Which lines in the records below contain the word "common"? Locate each one and copy it.

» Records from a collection
________________________
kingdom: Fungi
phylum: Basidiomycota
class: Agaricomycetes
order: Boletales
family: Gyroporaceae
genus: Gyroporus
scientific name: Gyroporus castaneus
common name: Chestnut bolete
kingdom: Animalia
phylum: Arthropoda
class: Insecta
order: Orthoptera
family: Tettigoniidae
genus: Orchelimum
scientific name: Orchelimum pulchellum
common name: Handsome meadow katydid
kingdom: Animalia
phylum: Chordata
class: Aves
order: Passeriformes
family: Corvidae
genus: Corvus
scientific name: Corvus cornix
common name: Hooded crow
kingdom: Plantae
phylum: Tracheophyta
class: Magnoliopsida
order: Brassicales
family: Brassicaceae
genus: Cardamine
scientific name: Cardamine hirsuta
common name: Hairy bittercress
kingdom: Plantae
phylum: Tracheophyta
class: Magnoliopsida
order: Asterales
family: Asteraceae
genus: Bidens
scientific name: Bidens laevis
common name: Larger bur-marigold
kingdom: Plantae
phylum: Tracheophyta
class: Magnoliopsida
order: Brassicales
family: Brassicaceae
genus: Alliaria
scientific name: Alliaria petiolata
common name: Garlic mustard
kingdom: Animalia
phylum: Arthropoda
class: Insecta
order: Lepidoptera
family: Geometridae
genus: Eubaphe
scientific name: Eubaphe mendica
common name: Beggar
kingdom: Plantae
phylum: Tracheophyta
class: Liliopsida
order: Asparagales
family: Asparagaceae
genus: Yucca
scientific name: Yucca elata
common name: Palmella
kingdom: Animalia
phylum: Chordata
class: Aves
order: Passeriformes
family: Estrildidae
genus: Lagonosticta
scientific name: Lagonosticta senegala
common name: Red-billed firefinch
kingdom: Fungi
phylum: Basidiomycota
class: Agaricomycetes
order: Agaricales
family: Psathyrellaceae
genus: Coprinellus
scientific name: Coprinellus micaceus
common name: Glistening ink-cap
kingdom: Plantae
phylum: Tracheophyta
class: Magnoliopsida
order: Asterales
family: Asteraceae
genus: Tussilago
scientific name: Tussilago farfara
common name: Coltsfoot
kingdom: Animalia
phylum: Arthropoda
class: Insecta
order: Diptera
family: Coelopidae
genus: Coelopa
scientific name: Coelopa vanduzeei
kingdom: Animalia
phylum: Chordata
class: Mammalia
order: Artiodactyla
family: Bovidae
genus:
________________________
» SOLVED EXERCISE
common name: Chestnut bolete
common name: Handsome meadow katydid
common name: Hooded crow
common name: Hairy bittercress
common name: Larger bur-marigold
common name: Garlic mustard
common name: Beggar
common name: Palmella
common name: Red-billed firefinch
common name: Glistening ink-cap
common name: Coltsfoot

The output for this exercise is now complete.